* _Instructions for the task_
Make an exact copy of the records below, leaving every image out.

(Collected data)
☆ ☆ ☆ ☆

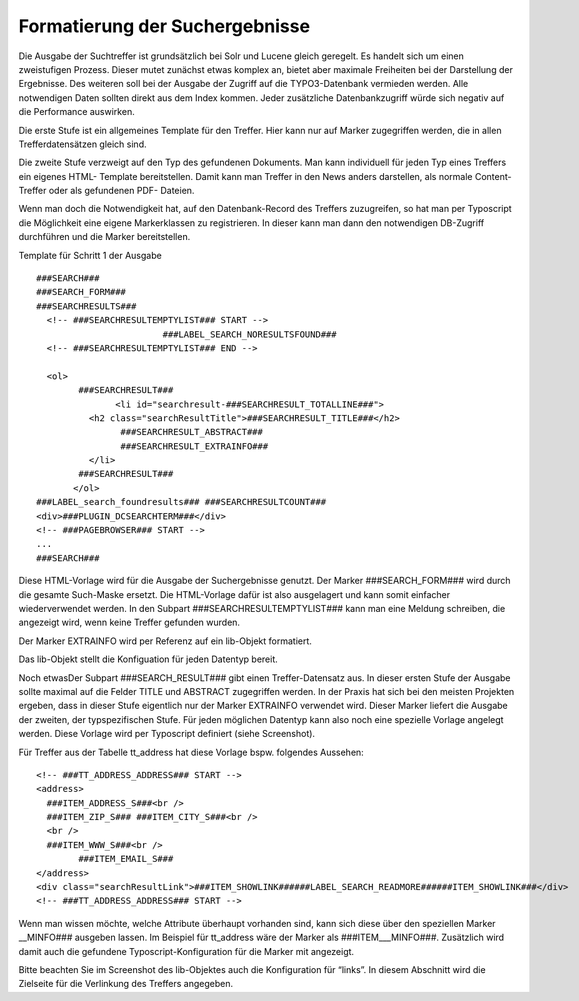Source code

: .. ==================================================
.. FOR YOUR INFORMATION
.. --------------------------------------------------
.. -*- coding: utf-8 -*- with BOM.

.. ==================================================
.. DEFINE SOME TEXTROLES
.. --------------------------------------------------
.. role::   underline
.. role::   typoscript(code)
.. role::   ts(typoscript)
   :class:  typoscript
.. role::   php(code)


Formatierung der Suchergebnisse
^^^^^^^^^^^^^^^^^^^^^^^^^^^^^^^

Die Ausgabe der Suchtreffer ist grundsätzlich bei Solr und Lucene
gleich geregelt. Es handelt sich um einen zweistufigen Prozess. Dieser
mutet zunächst etwas komplex an, bietet aber maximale Freiheiten bei
der Darstellung der Ergebnisse. Des weiteren soll bei der Ausgabe der
Zugriff auf die TYPO3-Datenbank vermieden werden. Alle notwendigen
Daten sollten direkt aus dem Index kommen. Jeder zusätzliche
Datenbankzugriff würde sich negativ auf die Performance auswirken.

Die erste Stufe ist ein allgemeines Template für den Treffer. Hier
kann nur auf Marker zugegriffen werden, die in allen
Trefferdatensätzen gleich sind.

Die zweite Stufe verzweigt auf den Typ des gefundenen Dokuments. Man
kann individuell für jeden Typ eines Treffers ein eigenes HTML-
Template bereitstellen. Damit kann man Treffer in den News anders
darstellen, als normale Content-Treffer oder als gefundenen PDF-
Dateien.

Wenn man doch die Notwendigkeit hat, auf den Datenbank-Record des
Treffers zuzugreifen, so hat man per Typoscript die Möglichkeit eine
eigene Markerklassen zu registrieren. In dieser kann man dann den
notwendigen DB-Zugriff durchführen und die Marker bereitstellen.

Template für Schritt 1 der Ausgabe

::

   ###SEARCH###
   ###SEARCH_FORM###
   ###SEARCHRESULTS###
     <!-- ###SEARCHRESULTEMPTYLIST### START -->
                           ###LABEL_SEARCH_NORESULTSFOUND###
     <!-- ###SEARCHRESULTEMPTYLIST### END -->

     <ol>
           ###SEARCHRESULT###
                  <li id="searchresult-###SEARCHRESULT_TOTALLINE###">
             <h2 class="searchResultTitle">###SEARCHRESULT_TITLE###</h2>
                   ###SEARCHRESULT_ABSTRACT###
                   ###SEARCHRESULT_EXTRAINFO###
             </li>
           ###SEARCHRESULT###
          </ol>
   ###LABEL_search_foundresults### ###SEARCHRESULTCOUNT###
   <div>###PLUGIN_DCSEARCHTERM###</div>
   <!-- ###PAGEBROWSER### START -->
   ...
   ###SEARCH###

Diese HTML-Vorlage wird für die Ausgabe der Suchergebnisse genutzt.
Der Marker ###SEARCH\_FORM### wird durch die gesamte Such-Maske
ersetzt. Die HTML-Vorlage dafür ist also ausgelagert und kann somit
einfacher wiederverwendet werden. In den Subpart
###SEARCHRESULTEMPTYLIST### kann man eine Meldung schreiben, die
angezeigt wird, wenn keine Treffer gefunden wurden.

.. image:: ../../Images/manual_html_5b7527b5.png
   :alt: Der Marker EXTRAINFO wird per Referenz auf ein lib-Objekt formatiert.

Der Marker EXTRAINFO wird per Referenz auf ein lib-Objekt formatiert.

.. image:: ../../Images/manual_html_22fe6f2a.png
   :alt: Das lib-Objekt stellt die Konfiguation für jeden Datentyp bereit.

Das lib-Objekt stellt die Konfiguation für jeden Datentyp bereit.

Noch etwasDer Subpart ###SEARCH\_RESULT### gibt einen Treffer-Datensatz aus. In
dieser ersten Stufe der Ausgabe sollte maximal auf die Felder TITLE
und ABSTRACT zugegriffen werden. In der Praxis hat sich bei den
meisten Projekten ergeben, dass in dieser Stufe eigentlich nur der
Marker EXTRAINFO verwendet wird. Dieser Marker liefert die Ausgabe der
zweiten, der typspezifischen Stufe. Für jeden möglichen Datentyp kann
also noch eine spezielle Vorlage angelegt werden. Diese Vorlage wird
per Typoscript definiert (siehe Screenshot).

Für Treffer aus der Tabelle tt\_address hat diese Vorlage bspw.
folgendes Aussehen:

::

   <!-- ###TT_ADDRESS_ADDRESS### START -->
   <address>
     ###ITEM_ADDRESS_S###<br />
     ###ITEM_ZIP_S### ###ITEM_CITY_S###<br />
     <br />
     ###ITEM_WWW_S###<br />
           ###ITEM_EMAIL_S###
   </address>
   <div class="searchResultLink">###ITEM_SHOWLINK######LABEL_SEARCH_READMORE######ITEM_SHOWLINK###</div>
   <!-- ###TT_ADDRESS_ADDRESS### START -->

Wenn man wissen möchte, welche Attribute überhaupt vorhanden sind,
kann sich diese über den speziellen Marker \_\_MINFO### ausgeben
lassen. Im Beispiel für tt\_address wäre der Marker als
###ITEM\_\_\_MINFO###. Zusätzlich wird damit auch die gefundene
Typoscript-Konfiguration für die Marker mit angezeigt.

Bitte beachten Sie im Screenshot des lib-Objektes auch die
Konfiguration für “links”. In diesem Abschnitt wird die Zielseite für
die Verlinkung des Treffers angegeben.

☆ ☆ ☆ ☆

* _Solution_
Source code

: .. ==================================================
.. FOR YOUR INFORMATION
.. --------------------------------------------------
.. -*- coding: utf-8 -*- with BOM.

.. ==================================================
.. DEFINE SOME TEXTROLES
.. --------------------------------------------------
.. role::   underline
.. role::   typoscript(code)
.. role::   ts(typoscript)
   :class:  typoscript
.. role::   php(code)


Formatierung der Suchergebnisse
^^^^^^^^^^^^^^^^^^^^^^^^^^^^^^^

Die Ausgabe der Suchtreffer ist grundsätzlich bei Solr und Lucene
gleich geregelt. Es handelt sich um einen zweistufigen Prozess. Dieser
mutet zunächst etwas komplex an, bietet aber maximale Freiheiten bei
der Darstellung der Ergebnisse. Des weiteren soll bei der Ausgabe der
Zugriff auf die TYPO3-Datenbank vermieden werden. Alle notwendigen
Daten sollten direkt aus dem Index kommen. Jeder zusätzliche
Datenbankzugriff würde sich negativ auf die Performance auswirken.

Die erste Stufe ist ein allgemeines Template für den Treffer. Hier
kann nur auf Marker zugegriffen werden, die in allen
Trefferdatensätzen gleich sind.

Die zweite Stufe verzweigt auf den Typ des gefundenen Dokuments. Man
kann individuell für jeden Typ eines Treffers ein eigenes HTML-
Template bereitstellen. Damit kann man Treffer in den News anders
darstellen, als normale Content-Treffer oder als gefundenen PDF-
Dateien.

Wenn man doch die Notwendigkeit hat, auf den Datenbank-Record des
Treffers zuzugreifen, so hat man per Typoscript die Möglichkeit eine
eigene Markerklassen zu registrieren. In dieser kann man dann den
notwendigen DB-Zugriff durchführen und die Marker bereitstellen.

Template für Schritt 1 der Ausgabe

::

   ###SEARCH###
   ###SEARCH_FORM###
   ###SEARCHRESULTS###
     <!-- ###SEARCHRESULTEMPTYLIST### START -->
                           ###LABEL_SEARCH_NORESULTSFOUND###
     <!-- ###SEARCHRESULTEMPTYLIST### END -->

     <ol>
           ###SEARCHRESULT###
                  <li id="searchresult-###SEARCHRESULT_TOTALLINE###">
             <h2 class="searchResultTitle">###SEARCHRESULT_TITLE###</h2>
                   ###SEARCHRESULT_ABSTRACT###
                   ###SEARCHRESULT_EXTRAINFO###
             </li>
           ###SEARCHRESULT###
          </ol>
   ###LABEL_search_foundresults### ###SEARCHRESULTCOUNT###
   <div>###PLUGIN_DCSEARCHTERM###</div>
   <!-- ###PAGEBROWSER### START -->
   ...
   ###SEARCH###

Diese HTML-Vorlage wird für die Ausgabe der Suchergebnisse genutzt.
Der Marker ###SEARCH\_FORM### wird durch die gesamte Such-Maske
ersetzt. Die HTML-Vorlage dafür ist also ausgelagert und kann somit
einfacher wiederverwendet werden. In den Subpart
###SEARCHRESULTEMPTYLIST### kann man eine Meldung schreiben, die
angezeigt wird, wenn keine Treffer gefunden wurden.

.. image:: ../../Images/manual_html_5b7527b5.png
   :alt: Der Marker EXTRAINFO wird per Referenz auf ein lib-Objekt formatiert.

Der Marker EXTRAINFO wird per Referenz auf ein lib-Objekt formatiert.

.. image:: ../../Images/manual_html_22fe6f2a.png
   :alt: Das lib-Objekt stellt die Konfiguation für jeden Datentyp bereit.

Das lib-Objekt stellt die Konfiguation für jeden Datentyp bereit.

Noch etwasDer Subpart ###SEARCH\_RESULT### gibt einen Treffer-Datensatz aus. In
dieser ersten Stufe der Ausgabe sollte maximal auf die Felder TITLE
und ABSTRACT zugegriffen werden. In der Praxis hat sich bei den
meisten Projekten ergeben, dass in dieser Stufe eigentlich nur der
Marker EXTRAINFO verwendet wird. Dieser Marker liefert die Ausgabe der
zweiten, der typspezifischen Stufe. Für jeden möglichen Datentyp kann
also noch eine spezielle Vorlage angelegt werden. Diese Vorlage wird
per Typoscript definiert (siehe Screenshot).

Für Treffer aus der Tabelle tt\_address hat diese Vorlage bspw.
folgendes Aussehen:

::

   <!-- ###TT_ADDRESS_ADDRESS### START -->
   <address>
     ###ITEM_ADDRESS_S###<br />
     ###ITEM_ZIP_S### ###ITEM_CITY_S###<br />
     <br />
     ###ITEM_WWW_S###<br />
           ###ITEM_EMAIL_S###
   </address>
   <div class="searchResultLink">###ITEM_SHOWLINK######LABEL_SEARCH_READMORE######ITEM_SHOWLINK###</div>
   <!-- ###TT_ADDRESS_ADDRESS### START -->

Wenn man wissen möchte, welche Attribute überhaupt vorhanden sind,
kann sich diese über den speziellen Marker \_\_MINFO### ausgeben
lassen. Im Beispiel für tt\_address wäre der Marker als
###ITEM\_\_\_MINFO###. Zusätzlich wird damit auch die gefundene
Typoscript-Konfiguration für die Marker mit angezeigt.

Bitte beachten Sie im Screenshot des lib-Objektes auch die
Konfiguration für “links”. In diesem Abschnitt wird die Zielseite für
die Verlinkung des Treffers angegeben.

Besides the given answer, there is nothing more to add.